_Set problem_
Using the passage on haunted hotels in Williamsburg, answer the following:
1. What had the woman on the ghost tour gone to get when she saw a Confederate soldier in the hall?
2. What did the couple find after the husband turned on the light?
3. On what street is Fort Magruder Hotel and Conference Center?

_Text passage_

**********

Many hotels dot the landscape along Richmond Road in Williamsburg, Those staying in these buildings tell of seeing soldiers passing through their rooms. One woman on a ghost tour turned white told of her own experience. She had gone to get some ice and when she returned to the room, a Confederate soldier walked by her in the hall.

He passed through the hotel wall and vanished! Another couple staying in a hotel woke up to the sound of someone going through their suitcase. They lay there frightened. Then the husband turned on the light and they found clothing from the suitcases scattered across the floor.

Fort Magruder Hotel And Conference Center

Not just along Richmond Road either, Fort Magruder Hotel and Conference Center on Pocahontas Trail is haunted by many lively and um, ‘spirited’ phantoms, mainly of the Civil War era. As someone who has stayed there and even investigated with ghost hunting equipment, I can attest to that.

Haunted Fort Magruder Hotel Entrance

Many of those working there have had their own experiences, as have guests. A woman who worked in the dining room never saw a ghosts there, but told me that some guests have come to breakfast the next morning, telling her they have asked to be let out of their room after waking up to a Confederate soldier sitting on their bed. One area of the hotel is more haunted than the others—that those near the New Market Hall (which is also haunted).

**********

_Dataset extract_
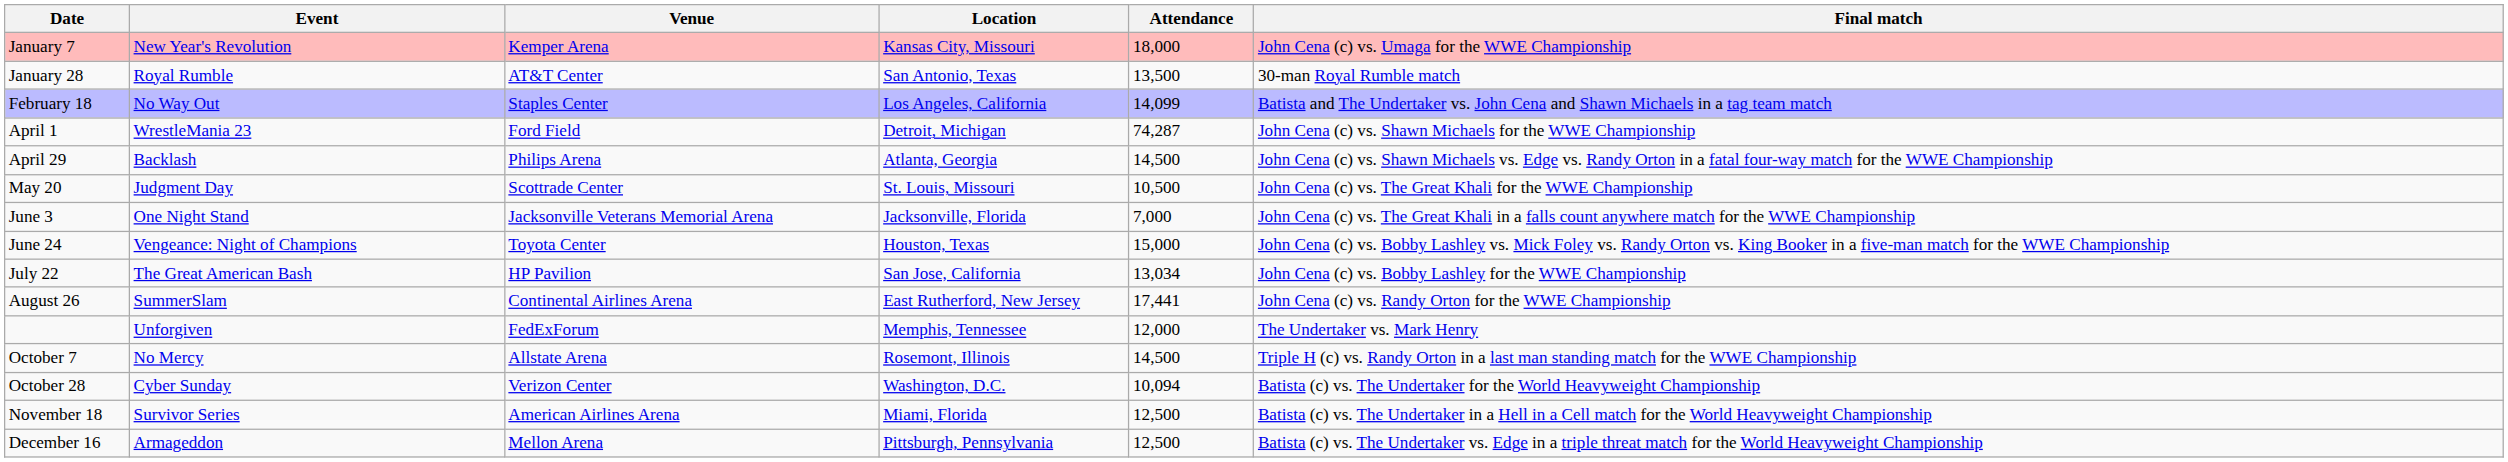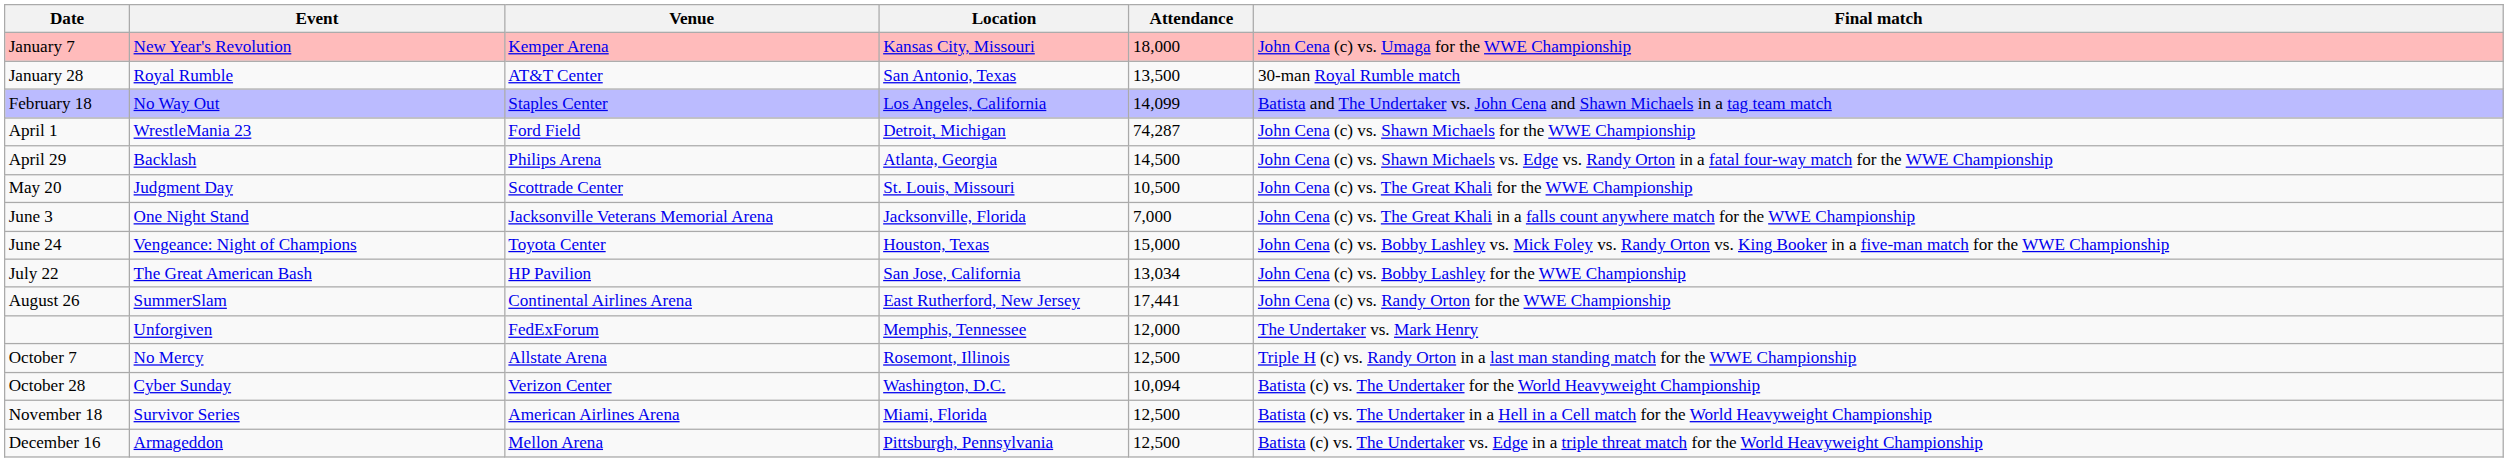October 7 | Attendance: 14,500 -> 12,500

**********

_Response to this task_
1. Some ice.
2. Clothing from the suitcases scattered across the floor.
3. Pocahontas Trail.